Passage to read —
[A-List] Two Bonkers Schools of Marxism
Yoshie Furuhashi
critical.montages at gmail.com
Thu Jan 15 17:38:03 MST 2009
For comic relief in these dark times, one can do worse than making
visits to the fringes of Marxism. On one hand, WSWS says "If there
had ever been any real content to Iran's threats against Israel, the
assault on Gaza should have provided the casus belli" (at
<http://www.wsws.org/articles/2009/jan2009/mide-j14.shtml>),
suggesting that the Islamic Republic, which, contrary to WSWS as well
as the empire's propaganda, has never threatened Israel, should be
going to war against Israel over Gaza (now, that's the spirit of
solidarity with Jewish and Palestinian workers!). On the other hand,
Workers' Liberty says that the anti-war demos in London against the
Israeli massacres in Gaza have actually been pro-war demos! BTW, the
author of the WL article below had previously argued that "there is
good reason for Israel to make a precipitate strike at Iranian nuclear
capacity" though "[s]ocialists should not want that and can not
support it" (an astonishing statement appalling Moshé Machover, who
otherwise resides roughly on the same end of the Marxist spectrum
<http://www.labournet.net/events/0810/isiran1.html>). -- Yoshie
<http://www.workersliberty.org/story/2009/01/15/politics-demonstrations-against-israels-offensive-gaza>
The politics of the Gaza demonstrations
Submitted on 15 January, 2009 - 12:49
* Islamism
* Israel/Palestine
* Solidarity 3/144, 15 January 2009
Author:
Sean Matgamna
Israel's offensive in Gaza is in the tradition of the US-British
slaughter of Iraqi conscript soldiers retreating from their occupation
of Kuwait at the end of the first Gulf war in 1991. An American
soldier described that as "like shooting fish in a barrel". So in Gaza
now.
Israel has immense technical superiority over Hamas. And the Hamas
"fish" swim in the "waters" of a densely-packed civilian population.
At least a third of the casualties, maybe far more, have, inevitably,
been "civilians".
The demonstrations all over Britain since the Israeli offensive on
Gaza began on 27 December have been heavily fuelled by justified
outrage at the human cost to the Palestinians of what Israel is doing.
The disproportion between the damage being inflicted on Israel's
people and what Israel is doing to the Palestinians of Gaza makes it
seem beside the point that this is a two-sided war, that Hamas is
waging war on Israel too. The slaughter in Gaza cancels out awareness
of everything else.
The coverage in the press has focused heavily on the slaughter, on the
horror, and on the number of civilians being killed in Gaza. So have
the nightly images on the TV screens.
The Guardian and other media have done most of the work in conjuring
up the demonstrations; and the "left", especially the SWP, have done
much of the organising for the demonstrations.
But the politics of the demonstrations have been provided by the
Islamic chauvinists. In terms of its politics - support Hamas, support
Arab and Islamic war on Israel, conquer and destroy Israel - the big
demonstration on 10 January in London was an Arab or Islamic
chauvinist, or even a clerical-fascist, demonstration. Their slogans,
their politics, their programme, echoed and insisted upon by the
kitsch left, have provided the politics of the demonstrations,
drowning out everything else.

Given information —
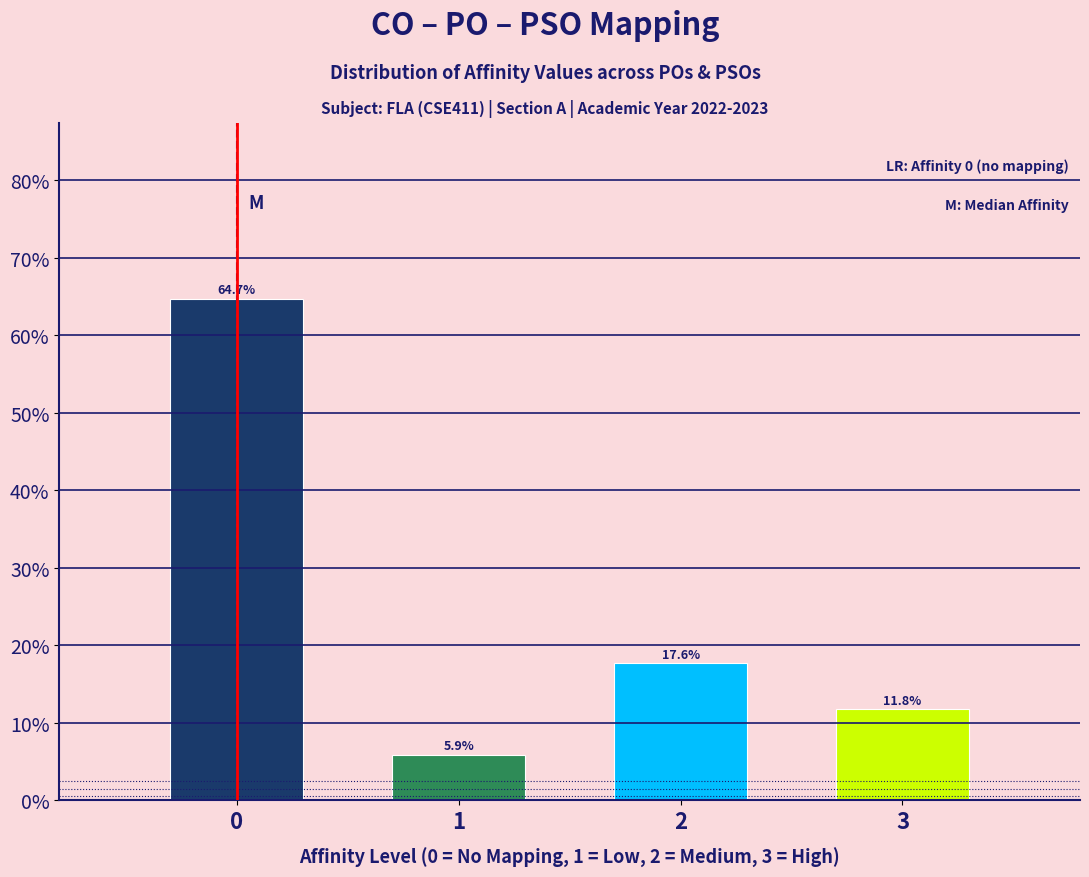

Reading right to left, transcribe all the data shown in this chart.

3=11.8	2=17.6	1=5.9	0=64.7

Activity —
Please quote the Gaza demonstrations post above, beginning at the words "The Guardian and" and stopping after the words "for the demonstrations.".

Answer to this problem —
The Guardian and other media have done most of the work in conjuring
up the demonstrations; and the "left", especially the SWP, have done
much of the organising for the demonstrations.